## Directions
Output every line of the listing below as a JSON list of strings, one string per line, with blank lines omitted.

Data entries:

•••

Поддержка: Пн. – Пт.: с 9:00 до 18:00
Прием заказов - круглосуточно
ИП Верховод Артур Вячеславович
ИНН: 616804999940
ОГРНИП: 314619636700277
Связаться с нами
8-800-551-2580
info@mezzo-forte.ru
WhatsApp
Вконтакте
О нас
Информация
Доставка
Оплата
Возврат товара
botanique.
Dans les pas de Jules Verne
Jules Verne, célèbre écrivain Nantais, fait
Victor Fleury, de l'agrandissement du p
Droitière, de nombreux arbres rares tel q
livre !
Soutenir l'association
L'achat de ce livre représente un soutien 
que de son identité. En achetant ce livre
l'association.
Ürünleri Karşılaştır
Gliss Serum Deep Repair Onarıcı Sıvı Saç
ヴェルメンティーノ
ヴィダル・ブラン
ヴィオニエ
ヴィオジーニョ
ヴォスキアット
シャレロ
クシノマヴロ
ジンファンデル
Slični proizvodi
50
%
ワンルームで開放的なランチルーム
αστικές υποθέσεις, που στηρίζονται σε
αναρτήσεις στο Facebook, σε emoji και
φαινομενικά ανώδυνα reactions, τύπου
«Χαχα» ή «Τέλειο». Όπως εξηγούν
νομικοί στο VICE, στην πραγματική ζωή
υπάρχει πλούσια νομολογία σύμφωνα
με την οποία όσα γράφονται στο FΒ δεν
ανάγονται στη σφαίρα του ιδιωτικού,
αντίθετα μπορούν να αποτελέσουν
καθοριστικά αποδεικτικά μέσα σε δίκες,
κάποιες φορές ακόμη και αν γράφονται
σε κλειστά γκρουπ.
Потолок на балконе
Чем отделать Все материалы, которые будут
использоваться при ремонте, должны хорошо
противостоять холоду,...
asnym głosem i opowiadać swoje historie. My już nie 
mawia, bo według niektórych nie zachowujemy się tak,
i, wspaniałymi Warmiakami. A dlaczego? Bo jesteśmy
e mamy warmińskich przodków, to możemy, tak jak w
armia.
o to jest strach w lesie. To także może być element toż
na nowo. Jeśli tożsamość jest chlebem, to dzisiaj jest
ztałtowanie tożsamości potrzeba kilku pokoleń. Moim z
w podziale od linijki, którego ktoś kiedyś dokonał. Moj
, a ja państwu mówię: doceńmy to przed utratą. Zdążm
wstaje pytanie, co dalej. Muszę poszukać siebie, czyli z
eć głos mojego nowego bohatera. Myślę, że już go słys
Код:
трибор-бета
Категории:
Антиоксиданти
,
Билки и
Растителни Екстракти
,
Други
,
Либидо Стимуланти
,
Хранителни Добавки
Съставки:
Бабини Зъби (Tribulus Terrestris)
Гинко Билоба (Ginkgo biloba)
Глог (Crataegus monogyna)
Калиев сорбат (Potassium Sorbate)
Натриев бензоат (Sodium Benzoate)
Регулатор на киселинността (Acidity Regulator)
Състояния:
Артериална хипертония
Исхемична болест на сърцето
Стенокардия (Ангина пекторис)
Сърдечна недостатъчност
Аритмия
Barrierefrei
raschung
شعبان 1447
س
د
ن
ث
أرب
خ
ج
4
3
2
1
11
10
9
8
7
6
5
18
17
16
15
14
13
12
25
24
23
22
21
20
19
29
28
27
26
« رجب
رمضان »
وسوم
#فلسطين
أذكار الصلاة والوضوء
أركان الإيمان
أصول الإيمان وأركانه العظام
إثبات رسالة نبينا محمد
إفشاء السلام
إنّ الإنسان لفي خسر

•••

## Answer box
[
  "Поддержка: Пн. – Пт.: с 9:00 до 18:00",
  "Прием заказов - круглосуточно",
  "ИП Верховод Артур Вячеславович",
  "ИНН: 616804999940",
  "ОГРНИП: 314619636700277",
  "Связаться с нами",
  "8-800-551-2580",
  "info@mezzo-forte.ru",
  "WhatsApp",
  "Вконтакте",
  "О нас",
  "Информация",
  "Доставка",
  "Оплата",
  "Возврат товара",
  "botanique.",
  "Dans les pas de Jules Verne",
  "Jules Verne, célèbre écrivain Nantais, fait",
  "Victor Fleury, de l'agrandissement du p",
  "Droitière, de nombreux arbres rares tel q",
  "livre !",
  "Soutenir l'association",
  "L'achat de ce livre représente un soutien ",
  "que de son identité. En achetant ce livre",
  "l'association.",
  "Ürünleri Karşılaştır",
  "Gliss Serum Deep Repair Onarıcı Sıvı Saç",
  "ヴェルメンティーノ",
  "ヴィダル・ブラン",
  "ヴィオニエ",
  "ヴィオジーニョ",
  "ヴォスキアット",
  "シャレロ",
  "クシノマヴロ",
  "ジンファンデル",
  "Slični proizvodi",
  "50",
  "%",
  "ワンルームで開放的なランチルーム",
  "αστικές υποθέσεις, που στηρίζονται σε",
  "αναρτήσεις στο Facebook, σε emoji και",
  "φαινομενικά ανώδυνα reactions, τύπου",
  "«Χαχα» ή «Τέλειο». Όπως εξηγούν",
  "νομικοί στο VICE, στην πραγματική ζωή",
  "υπάρχει πλούσια νομολογία σύμφωνα",
  "με την οποία όσα γράφονται στο FΒ δεν",
  "ανάγονται στη σφαίρα του ιδιωτικού,",
  "αντίθετα μπορούν να αποτελέσουν",
  "καθοριστικά αποδεικτικά μέσα σε δίκες,",
  "κάποιες φορές ακόμη και αν γράφονται",
  "σε κλειστά γκρουπ.",
  "Потолок на балконе",
  "Чем отделать Все материалы, которые будут",
  "использоваться при ремонте, должны хорошо",
  "противостоять холоду,...",
  "asnym głosem i opowiadać swoje historie. My już nie ",
  "mawia, bo według niektórych nie zachowujemy się tak,",
  "i, wspaniałymi Warmiakami. A dlaczego? Bo jesteśmy",
  "e mamy warmińskich przodków, to możemy, tak jak w",
  "armia.",
  "o to jest strach w lesie. To także może być element toż",
  "na nowo. Jeśli tożsamość jest chlebem, to dzisiaj jest",
  "ztałtowanie tożsamości potrzeba kilku pokoleń. Moim z",
  "w podziale od linijki, którego ktoś kiedyś dokonał. Moj",
  ", a ja państwu mówię: doceńmy to przed utratą. Zdążm",
  "wstaje pytanie, co dalej. Muszę poszukać siebie, czyli z",
  "eć głos mojego nowego bohatera. Myślę, że już go słys",
  "Код:",
  "трибор-бета",
  "Категории:",
  "Антиоксиданти",
  ",",
  "Билки и",
  "Растителни Екстракти",
  ",",
  "Други",
  ",",
  "Либидо Стимуланти",
  ",",
  "Хранителни Добавки",
  "Съставки:",
  "Бабини Зъби (Tribulus Terrestris)",
  "Гинко Билоба (Ginkgo biloba)",
  "Глог (Crataegus monogyna)",
  "Калиев сорбат (Potassium Sorbate)",
  "Натриев бензоат (Sodium Benzoate)",
  "Регулатор на киселинността (Acidity Regulator)",
  "Състояния:",
  "Артериална хипертония",
  "Исхемична болест на сърцето",
  "Стенокардия (Ангина пекторис)",
  "Сърдечна недостатъчност",
  "Аритмия",
  "Barrierefrei",
  "raschung",
  "شعبان 1447",
  "س",
  "د",
  "ن",
  "ث",
  "أرب",
  "خ",
  "ج",
  "4",
  "3",
  "2",
  "1",
  "11",
  "10",
  "9",
  "8",
  "7",
  "6",
  "5",
  "18",
  "17",
  "16",
  "15",
  "14",
  "13",
  "12",
  "25",
  "24",
  "23",
  "22",
  "21",
  "20",
  "19",
  "29",
  "28",
  "27",
  "26",
  "« رجب",
  "رمضان »",
  "وسوم",
  "#فلسطين",
  "أذكار الصلاة والوضوء",
  "أركان الإيمان",
  "أصول الإيمان وأركانه العظام",
  "إثبات رسالة نبينا محمد",
  "إفشاء السلام",
  "إنّ الإنسان لفي خسر"
]